Tu as du prix à mes yeux – Identité créole, malaise et reconstruction est paru aux éditions ICJM (Institut Cardinal Jean Margéot) cette année. L’ouvrage, qui propose plusieurs pistes de réflexion du prêtre salésien Heriberto Cabrera Reyes pour une reconstruction identitaire de ceux qui se sentent lésés par le système esclavagiste, a été présenté au Centre Nelson Mandela pour la culture africaine (CNMCA), à La Tour Koenig en février.
L’ouvrage, volumineux d’une centaine de pages et comprenant une riche bibliographie, aborde la question du malaise créole, dont on a commencé à parler dans les années 90’. Il propose des pistes de réflexion pour une reconstruction identitaire sous plusieurs angles. Lors de sa présentation, le prêtre Heriberto Cabrera Reyes a précisé que ce travail, minutieux, mais certes non exhaustif, est né de son expérience mauricienne, qui dure depuis huit ans. Il admet, et ce en toute modestie, qu’en tant que missionnaire et étranger, il ne voudrait pas manquer de respect envers la communauté et qu’il ne comprendra jamais tout.
Cabrera Reyes soutient que sa réflexion part du constat que le malaise créole est toujours d’actualité. Il affirme avoir effectué un travail sur le terrain auprès des membres de la communauté et note que ce qu’il croyait être de l’ordre psychologique était en fait « une profonde souffrance culturelle, qui perturbait le quotidien des gens et leur vie de foi ». Par conséquent, il insiste que lorsqu’on parle de « malaise créole », il faut d’abord savoir de « quel créole on parle » et de « quel malaise on parle », puisque tous les créoles ne sont pas impliqués par le malaise de la même manière. Pour lui, il est important de ne pas généraliser.
Le livre est divisé en cinq chapitres. En introduction, il explique qu’il faut d’abord oser en parler même si c’est difficile puisque cette histoire est encore très récente. Aussi, il affirme qu’il lui a fallu oser aborder la question religieuse dans sa réflexion alors que d’autres ont souvent tendance à en faire abstraction. En parlant de l’intégration foi-vie, il parle de « l’inculturation ». Pour lui, l’évangile n’est pas quelque chose à appliquer, mais à intégrer, à accueillir au plus profond de soi et lorsqu’il y a une intégration foi-vie, il parle de « l’inculturation ».

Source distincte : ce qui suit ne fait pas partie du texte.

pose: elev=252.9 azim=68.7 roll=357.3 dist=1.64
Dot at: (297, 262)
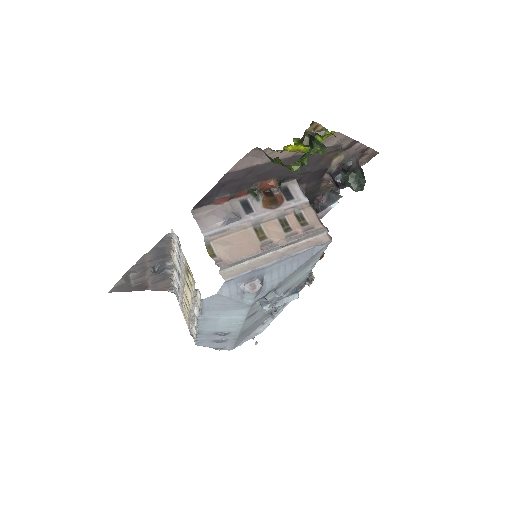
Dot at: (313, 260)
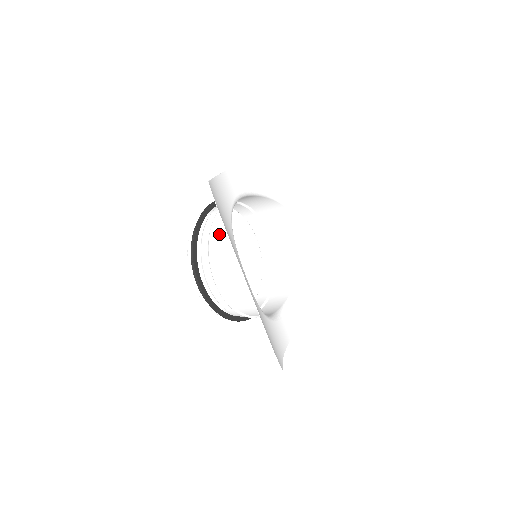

Le livre fait un brève historique des périodes clés de Maurice et la composition de sa population de l’époque coloniale à ce jour. Il consacre aussi tout un chapitre aux concepts : définition du malaise créole, l’identité, le mythe fondateur, l’inconscient et l’inconscient collectif et la sotériologie. Le troisième chapitre est réservé à « l’identité en souffrance », qui se présente de manière multiple (« inconscient, inconscient collectif et attitudes ; une fierté perdue ; identité et sens de l’histoire ; la souffrance identitaire, une opportunité pour découvrir Dieu ? Et la victimisation des Créoles »).
En 11 sous-parties, il explique « les expressions d’une identité perdue ». Selon lui, cela se passe par un manque de confiance en soi, la dévalorisation, le manque du sens de l’histoire le mauvais rêve entre autres. Le dernier chapitre est consacré à « Jésus-Christ et la reconstruction identitaire ». Il explique que le titre du livre, Tu as du prix à mes yeux, reprend une citation d’Isaïe 43, 4 : « Du fait que tu vaux cher à mes yeux, que tu as du poids et que moi je t’aime. » Des mots qui, selon lui, expriment deux certitudes « celle que Dieu nous aime profondément », et « celle que nous sommes habités par l’Esprit Saint ». Il estime que « ces convictions peuvent contribuer au long chemin de guérison et de reconstruction, de tous ceux qui se sentent privés d’identité ».
Prenant la parole ce jour-là, Jean-Claude Veder, directeur de l’ICJM Institut Cardinal, a salué ce travail et souligné qu’il s’agit de la toute première publication des Éditions ICJM. « Une publication qui lui permet d’exister », souligne-t-il. Il souhaite que d’autres lui emboîtent le pas dans « le but de guérir la société ».